In doing so, he forces us to consider lives and circumstances other than our own. Maybe we’ve walked in this person’s shoes, dreamed of walking in their shoes, or our biggest fear would be to wear their shoes for even five minutes.The point is that we’re left with an impression.
No matter how different we are from the people pictured, each post is an ode to the story in all of us, a reminder that—in ways big and small—we’re all in this together.
And at the core, that’s what inspires charity.
What does HONY have to do with your nonprofit’s end of year fundraising campaign?
For starters, everything.
As you’re (hopefully) working to integrate a content and digital strategy into your EOY fundraising and marketing campaign, it’s of utmost importance that you’re showing and telling a story that inspires:
Show me the woman who’s getting back on her feet post tragedy.
Show me the child who’s no longer hungry or scared or worried about clean water.
Show me the man who’s found comfort in a hospital bed thanks to a service dog.
Show me the family that’s running a race in memory of a loved one.
You are who you serve.
1. Photo a Day Campaign
Use your Instagram, Facebook, and Twitter accounts to share a photo of someone who’s been impacted by your mission. Ask people to submit photos or get professional photos taken (even cooler if a photographer does it pro bono). Then, in the words of the beneficiary, tell their story.
Where are they now? Where did they come from? What are their plans for the future?
Ask the kinds of questions that get to the core of why your organization exists. Then, let their photos and stories build the case for your year-end ask. If you give people a glimpse into the lives of those they’re helping to change, you give them a reason to give again, and again.
2. Video Testimonials
This is a great way to make your stories even more personal and demonstrate the significance of every donor’s support. It’s also an opportunity to show off the personalities of the families and individuals your organization serves. Everyone’s story is unique; use videos as a way to highlight this.

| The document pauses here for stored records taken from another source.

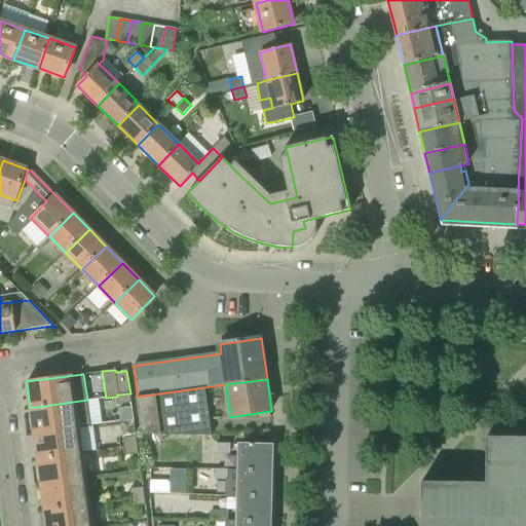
[(138,397),(143,435),(212,436),(204,387),(138,397)]
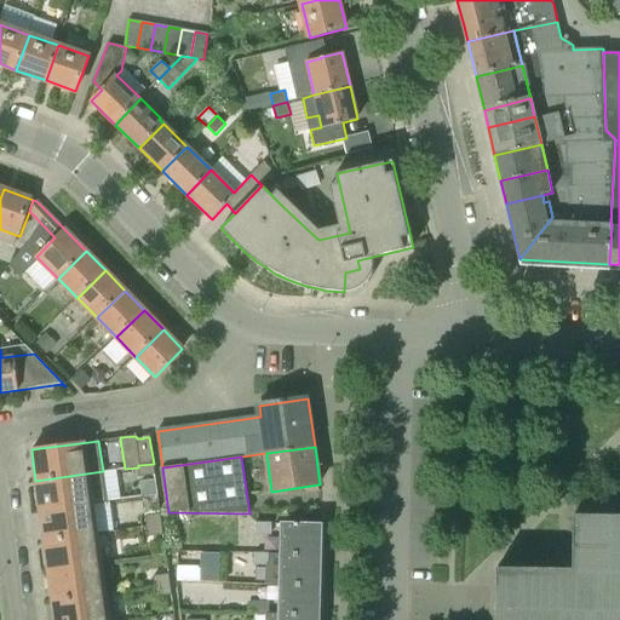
[(138,468),(139,477),(155,475),(154,464),(138,465),(138,468)]
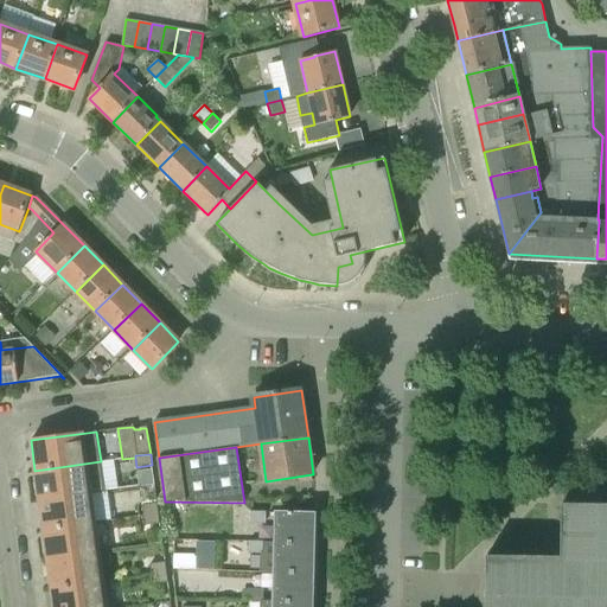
[(39,502),(91,494),(106,492),(101,461),(34,471),(39,502)]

This is a video that was shared during the ALS #IceBucketChallenge craze. I believe this guy’s video alone could have inspired the $98.2 million in donations. I urge you to watch the video in its entirety.
3. Supporter Stories
People want to give, but what they want more than to give is to contribute—to have impact. They don’t want to give cash. They want to give meals. They want to grant wishes.
Your numbers are important, yes, as is the building renovation project your campaign will be funding and the event you hosted last week. But those things alone won’t foster a network of connected supporters. Alone, those will not tell the story of your organization’a work. Tell them, instead, about lives that are impacted daily through service.
Your volunteers and your front line fundraisers have stories. Their lives have been impacted by your organization’s mission, so give them the opportunity to talk about what they’ve seen, who they’ve met, and why they’re committed to supporting your cause. Take pictures. Conduct a video interview. Put a face to the story.
Tell their stories and, subsequently, you tell the story of your organization.
That’s what people want to be a part of during the biggest giving season of the year, and that’s how a groundswell of support for your mission begins.
Your ask is important. Your last chance email is important. Your donate now button is important. Your thank you is important. But the most important piece of your entire end of year fundraising appeal is the story of your people—the story that directly connects your supporters to your cause and reminds them that you’re in this together.